As you drive over the Otematata Saddle heading west on SH83 you are greeted with the vastness of the Mackenzie Country. This intermontane basin, largely shaped by the last Ice Age, is the heart of the high country. It is surrounded by tussock grassland, big river valleys, endless hill country and awesome mountains.
|Waitaki Hydro Scheme|
The Mackenzie country was discovered by and named after James Mackenzie, a Gaelic shepherd who – rightly or wrongly – was accused of stealing sheep from South Canterbury runs for delivery to a Southland man. Mckenzie was imprisoned and his faithful sheep dog, Friday, taken away. After a series of escapes and increasing illness, he was released in 1856 and promptly disappeared forever.

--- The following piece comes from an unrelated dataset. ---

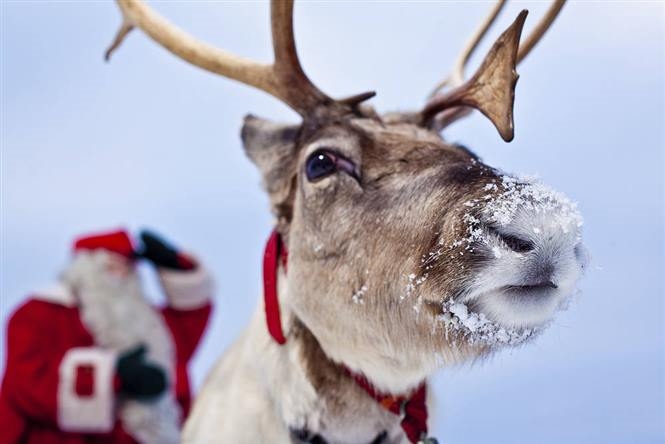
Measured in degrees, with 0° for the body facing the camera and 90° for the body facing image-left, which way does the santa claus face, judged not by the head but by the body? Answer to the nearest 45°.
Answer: approximately 315°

Soon after, white settlers moved into the area and began extensive grazing of sheep with supplementary cattle herds. Their homes were built of cob (clay and chopped grass) and thatched with raupo, toe toe or flax. Food was basic – mainly mutton, potatoes, damper and tea. Bullock wagons transported wool out and food staples back.
Merino sheep are still important to the region and are a symbol of the South Island heartland. The Merino is a hardy animal which ranges freely and requires only light husbandry. Its wool is the finest of any sheep and is highly prized for fashion garments.
Beef cattle and red deer complement the Merino in farming operations. Venison and antlers in velvet (sold into Asia as a tonic and aphrodisiac) return a high profit for an animal which was routinely shot as a pest prior to the 1960’s.
The romance of the high country has not disappeared with the horses and bullock wagons. Helicopters, 4WD vehicles and powerful trucks aside, it is still the natural cycle of the land, the weather and hard conditions that test the mettle of the high country people and their dogs.